Los hombres tienen la palabra y la decisión. No aceptan que las mujeres estén de igual a igual o que sea una ellas quien los gobierne y consideran que no debe existir la igualdad que se promueve en el mundo. El único derecho de muchas mujeres es “aprender” a atender al marido, y viven un sometimiento económico, sexual, cultural y no les permiten, abiertamente, ejercer sus derechos.

 

Un grupo de 13 personas que se resistió a pagar el último domingo 195 pesos por ingresar a Zinacantán o el “Lugar de los murciélagos” fueron impedidos de conocer ese territorio nacional, donde la gente baja todos los domingos de sus cerros hacia el pequeño valle para refugiarse en la Iglesia de San Lorenzo, su espacio sagrado.

 

Desde lo alto de Zinacantán se observan grandes invernaderos donde los zinacantecos producen flores y hortalizas. Hay quienes sospechan que desde ahí también se producen marihuana y amapola pero como nadie puede ingresar es difícil corroborar esa versión. En el poblado hay lujosas camionetas, indígenas de sombreros y ponchos blancos y costosas residencias. “Con la venta de flores difícilmente se hace eso”, comentó un visitante.

 

Los zinacantecos han sido comerciantes de ámbar y sal desde la época de los mexicas.
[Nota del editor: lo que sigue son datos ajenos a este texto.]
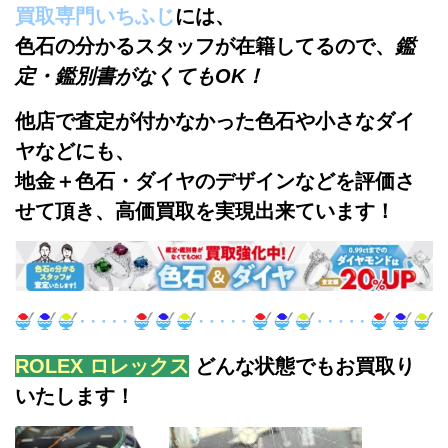
買取専門いちふじ
には、
色石の分かるスタッフが在籍してるので、
鑑
定・鑑別書がなくてもOK！
他店で査定が付かなかった色石や小さな
ダイ
ヤなどにも、
地金＋色石・ダイヤのデザインなどを評価さ
せて頂き、高価買取を実現出来ています！
ROLEX
ロレックス
どんな状態でもお買取り
いたします！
Hoy venden de todo: frazadas, carne ahumada, elotes (mazorcas de maíz tierno) asados o hervidos, piña con chamoy picante, pescado asado, traído desde la costa, ropa, manteles, flores, vehículos.

 

En Zinacantán, distante apenas a diez kilómetros de San Cristóbal de Las Casas, los habitantes conservan sus ancestrales trajes y con ellos salen a festejar al Santo Patrono y con esas mismas vestimentas bailan al ritmo de bandas como La Arrolladora, Ak-47, Limón, Cuisillos, Machos o con cantantes como Julión Álvarez, entre otros. Aquí la autoridad no escatima recursos para tener contenta a la gente.

 

Hay mucha viveza e incluso aprovechamiento del desconocimiento de los turistas en las tradiciones del pueblo a quienes les venden ropas como recién confeccionadas a mano cuando en realidad es ropa usada y hecha en máquina.

 

A pesar de la actitud hostil de algunos pobladores, Zinacantán es un bello pueblo en pleno esplendor. Los ciudadanos guardan profundo respeto por los cerros porque es ahí donde están los cementerios, donde se han enterrado a sus familiares, a los jerarcas, a miles de ciudadanos que son considerados los guardianes eternos del pueblo. Las lápidas son revestidas con flores.

 

Asentada a 2,100 metros sobre el nivel del mar y con apenas 30,000 habitantes, Zinacantán está moldeado con historia, leyendas y rituales y huipiles emplumados que portan las mujeres y que les sirven de abrigo en todas las temporadas del año. El color púrpura camina por las calles en los trajes de sus indígenas, en su religión maya, en el sincretismo religioso, en la desbordante naturaleza, en los altares de los adivinadores y sacerdotes que en silencio, en medio de una nube de ocote y con velas entran a la Iglesia, se arrodilla, rezan, gimen, lloran.

 

Este es Zinacantán, la tierra y cuna de una estirpe que se comienza caer en el juego de la modernidad. Lástima que por su territorio ya no se pueda caminar libremente.